Einmal Fullservice, bitte
Von Gabriele Kuhn
Beim Stöbern im Archiv des KURIER fiel mir vor einiger Zeit ein Bericht aus dem Jahr 1960 in die Hände. Da ging’s um die Zukunft – scheinbar seriöse Prognostiker behaupteten, dass der Mensch im Jahr 2000 auf dem Meeresgrund leben würde und, ja: dass Krebs heilbar sei. Seit zwölf Jahren müsste ich also eine Ferienwohnung im Marianengraben haben, und die Onkologen wären arbeitslos. Tja. Und weil wir gerade dabei sind – ich ahnte schon im Gymnasium, dass George Orwell spinnt.
"Wir können uns die Zukunft immer nur als Apokalypse, Konsumhölle oder absurden Comic-Strip vorstellen. Wenn wir aber einmal dort sind, wird sie sich als ganz normaler Ort zum Lieben, Heiraten, Autofahren und Kinderkriegen erweisen", sagte der Zukunftsforscher Matthias Horx einmal. Rückblickend kann ich nur sagen: genau. Und: gut so! Doch jetzt zum Thema Liebe und Sex: Speziell was das betrifft, wabern periodisch allerlei eigenartige Visionen herum – so zuverlässig wie die Regenzeit kommen irgendwelche Forscher nämlich mit dem Thema "Roboter-Sex" daher. Erst jetzt war überall zu lesen: "Sextourismus 2050 – Roboter ersetzen Prostituierte. Zukunftsvision soll Amsterdamer Rotlicht-Image retten." Das sagte nicht irgendwer, das behaupteten der Management-Professor Ian Yeoman und die Sexologin Michelle Mars in der Zeitschrift "Futures".
Wer das nachliest, kriegt irgendwie das Gefühl nicht los, da haben sich zwei Lustige zusammengetan und bei zwei Flaschen Wodka ihre Fantasien durchgehen lassen. Ich stelle mir das so vor: Der Professor zur Sexologin – "Und ex Mischi, runter mit dem Schluck. So, jetzt mach deine schönen Augen zu, vergiss den Forscher-Alltag und werde ein bisserl geil. Was siehst du?" Und während die Mischi mit Schlafzimmerblick einen Sexclub namens "Yub-yum" im Amsterdam des Jahres 2050 imaginiert – kritzelt der Professor auch schon ein paar schnelle Entwürfe für so genannte Sex-Androiden auf eine Serviette. Michelle öffnet die Augen und haucht durchaus animiert: "Ian, my dear – let’s drink another Wodka und jetzt: du.

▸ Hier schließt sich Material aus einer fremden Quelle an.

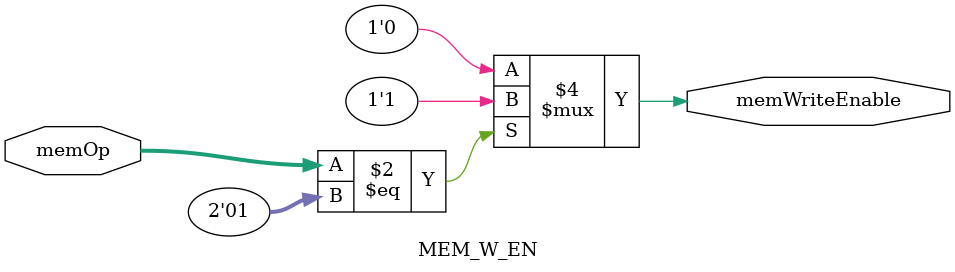
<source format=v>
module MEM_W_EN (
    input [1:0] memOp,
    output reg memWriteEnable
);

// Define memory operations
parameter MEM_READ = 2'b00;
parameter MEM_WRITE = 2'b01;
parameter MEM_NONE = 2'b10;

always @* begin
    // Enable memory write for MEM_WRITE operation
    if (memOp == MEM_WRITE)
        memWriteEnable = 1'b1;
    else
        memWriteEnable = 1'b0;
end

endmodule // MEM_W_EN

</source>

Wie sieht’s aus in meinem hübschen Club?" Ian nimmt einen tiefen Schluck, ordert Eis und Nüsschen, schiebt Michelle die vollgeschmierte Serviette rüber: "Look, my dear. Das ist Jacqueline – nur eine von vielen fast nackten maschinellen Sexdienstleisterinnen. Es gibt sie in allen Hautfarben und Körperformen." Ians Augen leuchten – "Und, fuck, sie liefern ihren Kunden Kom!plett!service!" Die Sexologin nickt lasziv: "Geschlechtsverkehr, Lap Dance, Massage meinst du damit wohl. Ian, what a dirty bastard you are!" Aber weil der gute Mann kein Fader ist, sondern ein Management-Professor mit Hoden, setzt er der Vision noch eines drauf: "Und you know what? Die Robo-Nutten sind supersauber, weil aus viren- und bakterienresistenten Fasern. Heaven, dear – endlich some fucking ohne Gummi!"
In meiner Fantasie trinken die zwei jetzt aus und gehen miteinander ins Bett. Weil sie dann doch ahnen, dass die Zukunft auch nicht das ist, was sie einmal war und wissen: Sex mit einem, der fühlt, atmet, weint und schreit, der kommt und dann wieder nicht, ist das Beste, was es derzeit auf dem Markt gibt. Und das wird – bitte! – auch 2050 so sein.